Ce chiffre correspond aux estimations de l’Institut du Québec, qui relevait en début d’année la fragilité d’un grand nombre de travailleurs québécois à l’automatisation.
Seulement dans le secteur de la fabrication, 59% des employés se trouveraient en position vulnérable face à l’importante transformation du monde du travail qui est en cours.
Les patrons d’abord
Or, à l’heure actuelle, ce ne sont pas ces travailleurs qui bénéficient des formations pour s’adapter à la nouvelle réalité, mais plutôt leurs patrons, comme l’indique un récent sondage de l’Ordre des conseillers en ressources humaines agréés (CRHA).
Les données montrent que le personnel de direction (24%) et le personnel des cadres et des professionnels (30%) disent suivre «beaucoup de formation», alors qu’à l’inverse le personnel administratif et technique (10%), le personnel de production (14%) et le personnel de ventes et services (11%) sont sous-représentés, même s’ils sont plus nombreux.

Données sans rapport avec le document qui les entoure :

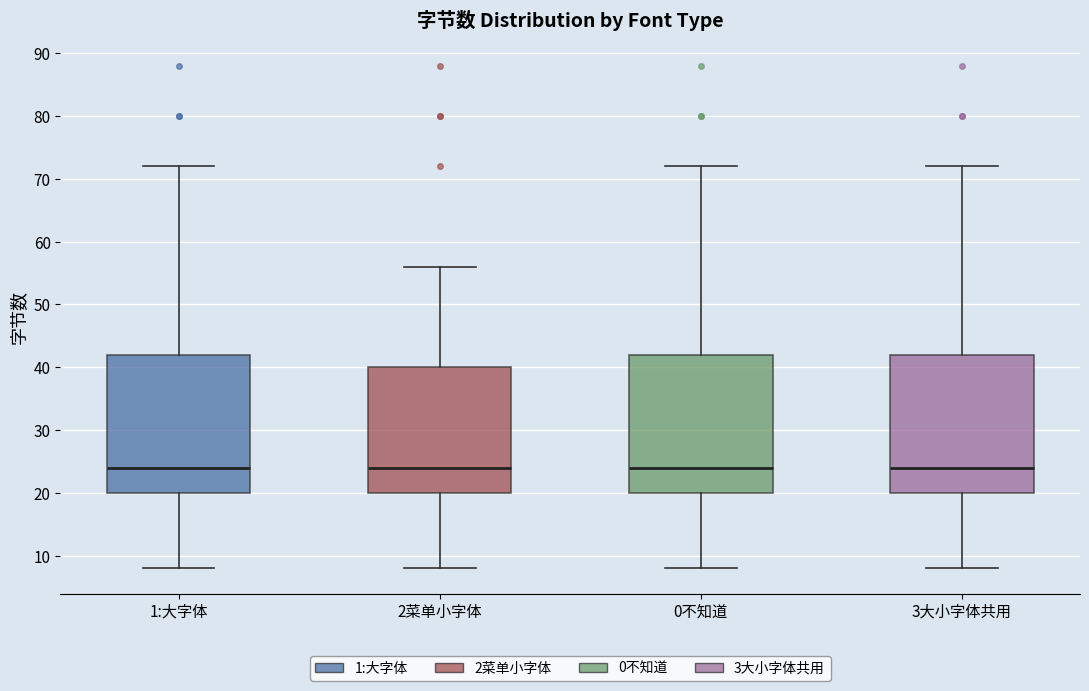

Reading left to right, read every box against the y-axis: the position of its median line, the range the box covers, and the ends of its whiskers. The values are not printed on the chart, so give them approximately, as read against the axis.

1:大字体: median 24, box 20 to 42, whiskers 8 to 72
2菜单小字体: median 24, box 20 to 40, whiskers 8 to 56
0不知道: median 24, box 20 to 42, whiskers 8 to 72
3大小字体共用: median 24, box 20 to 42, whiskers 8 to 72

«Pour nous, cet écart est préoccupant, confie la directrice générale de l’Ordre, Manon Poirier. On a le devoir que tout le monde ait les compétences pour passer à travers les transformations qu’on vit. Alors on invite les organisations à ne pas négliger certains employés.»
Changer la loi
Pour s’attaquer à ce problème, l’Ordre propose de modifier la fameuse loi du 1%, qui oblige les entreprises dont la masse salariale annuelle dépasse les 2 M$, à investir 1% de celle-ci dans la formation de leurs employés.
Dans l’état des choses, une entreprise ne peut déclarer des dépenses que pour des formations en lien avec l’emploi qu’occupe la personne qui en bénéficie.
Ainsi, si une entreprise de soudure veut qu’un soudeur devienne chef d’équipe ou gestionnaire, elle est incitée par les règles en place à lui payer la formation après lui avoir donné une promotion.
«Elle peut le former avant, mais elle devra aussi faire d’autres dépenses pour être conforme à la loi, sinon elle devra faire un chèque au gouvernement», explique Mme Poirier.
De son côté, Philippe Bertrand croit aussi que cette règle doit changer.
«Il faut pouvoir former le soudeur avant qu’il devienne gestionnaire, sinon on risque de perdre le meilleur soudeur et de se retrouver avec un mauvais gestionnaire», précise-t-il.
Dans le même esprit, le CHRA propose que la déclaration des employeurs assujettis à la loi porte sur le nombre d’heures de formation plutôt que sur les coûts. L’organisation suggère également d’assujettir les entreprises à la loi en fonction du nombre d’employés plutôt qu’en fonction de la masse salariale.